PRESIDENTE. Dottor Lobianco, lei deve comprendere le nostre perplessità, anzi un mio dubbio personale che non voglio addebitare ad altri: si fanno questi assegni circolari, si danno a lei, lei li firma con girata, li consegna all'amministratore che li registra e li deposita in banca. Ma allora non era più semplice fare l'accredito sul conto corrente della Coldiretti?

LOBIANCO. Signor Presidente, non so perché si facesse così. E' un'usanza che ho trovato e che ho mantenuto. Non c'era niente di straordinario.

PRESIDENTE. Si trattava quindi di una partita di giro che poteva essere semplificata.

LOBIANCO. Non si trattava di una partita di giro. Gli assegni venivano portati - le copie le ha trovate la commissione di indagine ministeriale -, la confederazione metteva il timbro, le marche da bollo, la firma e poi passavano alla registrazione di cassa. Si trattava di una procedura molto semplice e corretta. Non mi sembra un modo di procedere irregolare.

PRESIDENTE. Mi chiedevo soltanto se non esistesse una procedura più semplice, magari attraverso un accredito diretto alla Coldiretti.

Lei, nella sua veste di presidente della Coldiretti, disponeva di un'autovettura di servizio? Era di proprietà della Coldiretti o della Fedit? Non mi interessa sapere se lei disponesse di un'autovettura di servizio ma soltanto di chi fosse la proprietà di tale mezzo.

LOBIANCO. Non avevo a disposizione autovetture della Fedit. Per un certo periodo ho avuto a disposizione una macchina quale presidente del FATA ma non dalla Federconsorzi.
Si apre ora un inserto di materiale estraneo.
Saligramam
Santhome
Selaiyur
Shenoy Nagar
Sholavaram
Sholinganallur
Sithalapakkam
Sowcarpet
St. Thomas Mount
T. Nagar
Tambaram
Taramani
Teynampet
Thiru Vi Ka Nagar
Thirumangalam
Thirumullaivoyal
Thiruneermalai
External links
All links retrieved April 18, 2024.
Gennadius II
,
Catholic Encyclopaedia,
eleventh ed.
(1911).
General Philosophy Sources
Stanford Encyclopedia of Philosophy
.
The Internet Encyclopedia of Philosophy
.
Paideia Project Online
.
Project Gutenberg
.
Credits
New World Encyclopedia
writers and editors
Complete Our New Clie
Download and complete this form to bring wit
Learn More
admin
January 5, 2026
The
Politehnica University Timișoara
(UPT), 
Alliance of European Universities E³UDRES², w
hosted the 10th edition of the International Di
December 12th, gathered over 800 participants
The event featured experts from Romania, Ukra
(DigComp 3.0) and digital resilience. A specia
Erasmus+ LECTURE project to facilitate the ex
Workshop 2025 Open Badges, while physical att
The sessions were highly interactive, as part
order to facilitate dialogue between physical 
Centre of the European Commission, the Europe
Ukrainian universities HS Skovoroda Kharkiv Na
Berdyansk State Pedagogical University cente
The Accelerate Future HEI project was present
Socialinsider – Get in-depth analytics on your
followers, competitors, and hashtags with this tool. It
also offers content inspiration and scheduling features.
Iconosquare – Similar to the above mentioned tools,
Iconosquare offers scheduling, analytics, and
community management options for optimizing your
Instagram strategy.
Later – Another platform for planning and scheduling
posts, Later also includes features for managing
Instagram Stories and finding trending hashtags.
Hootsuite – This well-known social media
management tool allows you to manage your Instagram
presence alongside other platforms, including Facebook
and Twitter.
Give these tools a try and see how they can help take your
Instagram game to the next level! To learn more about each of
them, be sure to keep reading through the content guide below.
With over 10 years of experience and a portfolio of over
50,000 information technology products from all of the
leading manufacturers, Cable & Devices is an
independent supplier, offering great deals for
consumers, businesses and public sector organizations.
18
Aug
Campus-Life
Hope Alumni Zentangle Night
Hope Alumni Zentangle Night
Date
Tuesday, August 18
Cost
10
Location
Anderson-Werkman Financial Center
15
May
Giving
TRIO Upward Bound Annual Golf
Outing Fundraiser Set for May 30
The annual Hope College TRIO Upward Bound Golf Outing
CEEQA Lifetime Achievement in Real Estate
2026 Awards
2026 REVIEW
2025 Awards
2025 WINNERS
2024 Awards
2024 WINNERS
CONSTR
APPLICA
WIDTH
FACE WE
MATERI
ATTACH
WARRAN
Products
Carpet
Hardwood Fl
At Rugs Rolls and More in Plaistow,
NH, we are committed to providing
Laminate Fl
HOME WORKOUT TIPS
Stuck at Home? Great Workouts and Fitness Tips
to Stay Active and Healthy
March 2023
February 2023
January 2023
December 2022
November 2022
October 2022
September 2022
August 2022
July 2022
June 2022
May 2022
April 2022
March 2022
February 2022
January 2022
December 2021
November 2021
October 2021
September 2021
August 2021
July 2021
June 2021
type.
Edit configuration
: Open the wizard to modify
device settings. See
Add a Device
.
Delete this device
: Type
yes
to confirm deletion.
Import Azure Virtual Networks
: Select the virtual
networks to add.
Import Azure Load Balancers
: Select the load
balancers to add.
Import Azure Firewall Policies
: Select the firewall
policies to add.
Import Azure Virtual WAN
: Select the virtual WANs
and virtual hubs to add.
PRESIDENTE. Come spiega il canone irrisorio che la Coldiretti pagava formalmente alla Fedit per la locazione di Palazzo Rospignosi? A quanto ammontava il suo compenso come presidente della Coldiretti?

LOBIANCO. Il presidente della Coldiretti non percepiva compensi perché era un parlamentare. Riceveva dei rimborsi spese. Per quanto riguarda la questione degli immobili di cui tanto si è parlato, rientra in quell'azione che avveniva tra soggetti che presentavano sostanziali affinità istituzionali e allo scopo evidente di realizzare il conseguimento dei fini propri del soggetto proprietario, in questo caso la Federconsorzi, con una convergenza di interessi con il soggetto beneficiario, la Coldiretti, rilevabile dalla contestualità di vari elementi e considerazioni. Leggendo entrambi gli statuti ci si rende conto della convergenza esistente. In questo senso la procedura prevedeva un contratto regolarmente registrato e un canone che ovviamente non era quello di mercato.

PRESIDENTE. Se non ci sono altre domande, ringrazio il dottor Arcangelo Lobianco e dichiaro conclusa l'audizione. Sospendo la seduta per venti minuti.